Aufgaben:
1. Wie viele Eingriffe am Herzen von wie vielen Krankenhäusern ließen sich laut dem Interviewauszug zur Krankenhausversorgung in Niedersachsen ohne spürbar längere Anreisen verlagern?
2. Schreiben Sie bitte den Abschnitt des Interviewauszugs zur Krankenhausversorgung zwischen „Nun steht das“ und „Sinne der Patientensicherheit.“ einschließlich dieser Wörter ab.
3. Erklären Sie anhand des Interviewauszugs zur Krankenhausversorgung in ein bis drei Sätzen, wodurch Qualität und Patientensicherheit schon vor der angestrebten Reform deutlich erhöht werden können.

Heike Sander: Hinsichtlich der Eingriffe am Herzen ließen sich in Niedersachsen 870 Eingriffe von elf Krankenhäusern, die weniger als 186 Eingriffe jährlich vornehmen, ohne spürbar längere Anreisen verlagern. Bei zehn Kliniken wäre dies nicht machbar. Durch höhere Schwellenwerte könnten sogar noch deutlich mehr Eingriffe an Kliniken mit mehr Expertise erfolgen, ohne dass die Erreichbarkeit darunter leide.
Nun steht das Land vor einer Reform der Krankenhausversorgung, welche Auswirkungen hat das?
Heike Sander: Auch vor der angestrebten Reform der Krankenhausversorgung können bereits heute durch die konsequente Verlagerung von Operationen in Kliniken mit mehr Erfahrung und besserer Ausstattung Qualität und Patientensicherheit deutlich erhöht werden. Diese Potenziale gilt es jetzt im Sinne der Patienten konsequent zu heben. Mit einer tiefgreifenden Reform der Krankenhausversorgung samt Neuausrichtung der Krankenhausplanung wären darüber hinaus systematische bedarfs- und qualitäts-orientierte Konzentrationsprozesse im Sinne der Patienten umsetzbar. Eine moderne und bedarfsgerechte Krankenhausplanung darf sich nicht an der Zahl der Betten orientieren, sondern an Qualitätsparametern im Sinne der Patientensicherheit.

(Gespeicherte Dateneinträge)
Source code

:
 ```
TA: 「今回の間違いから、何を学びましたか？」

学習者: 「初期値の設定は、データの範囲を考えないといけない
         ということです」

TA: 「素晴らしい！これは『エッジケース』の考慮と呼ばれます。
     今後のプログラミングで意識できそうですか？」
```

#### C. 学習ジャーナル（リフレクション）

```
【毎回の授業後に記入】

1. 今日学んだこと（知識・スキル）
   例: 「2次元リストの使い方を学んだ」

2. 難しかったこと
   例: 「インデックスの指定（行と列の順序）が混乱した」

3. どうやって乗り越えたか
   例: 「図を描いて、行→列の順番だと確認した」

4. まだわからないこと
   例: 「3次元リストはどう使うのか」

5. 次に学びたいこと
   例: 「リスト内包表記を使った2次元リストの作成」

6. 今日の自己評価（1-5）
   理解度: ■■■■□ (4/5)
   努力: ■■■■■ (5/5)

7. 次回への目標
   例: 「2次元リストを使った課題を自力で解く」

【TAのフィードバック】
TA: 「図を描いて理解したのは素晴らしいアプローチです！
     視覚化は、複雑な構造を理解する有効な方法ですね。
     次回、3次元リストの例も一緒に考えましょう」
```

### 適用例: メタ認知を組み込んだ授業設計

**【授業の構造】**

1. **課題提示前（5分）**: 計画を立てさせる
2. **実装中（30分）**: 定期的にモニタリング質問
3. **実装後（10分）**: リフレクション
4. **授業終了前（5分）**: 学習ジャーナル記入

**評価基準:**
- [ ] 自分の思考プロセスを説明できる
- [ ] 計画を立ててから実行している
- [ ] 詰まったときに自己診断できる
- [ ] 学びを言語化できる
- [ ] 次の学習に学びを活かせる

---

Lösungen:
1. 870 Eingriffe von elf Krankenhäusern.

2.
Nun steht das Land vor einer Reform der Krankenhausversorgung, welche Auswirkungen hat das?
Heike Sander: Auch vor der angestrebten Reform der Krankenhausversorgung können bereits heute durch die konsequente Verlagerung von Operationen in Kliniken mit mehr Erfahrung und besserer Ausstattung Qualität und Patientensicherheit deutlich erhöht werden. Diese Potenziale gilt es jetzt im Sinne der Patienten konsequent zu heben. Mit einer tiefgreifenden Reform der Krankenhausversorgung samt Neuausrichtung der Krankenhausplanung wären darüber hinaus systematische bedarfs- und qualitäts-orientierte Konzentrationsprozesse im Sinne der Patienten umsetzbar. Eine moderne und bedarfsgerechte Krankenhausplanung darf sich nicht an der Zahl der Betten orientieren, sondern an Qualitätsparametern im Sinne der Patientensicherheit.

3. Qualität und Patientensicherheit lassen sich bereits heute deutlich erhöhen, indem Operationen konsequent in Kliniken mit mehr Erfahrung und besserer Ausstattung verlagert werden.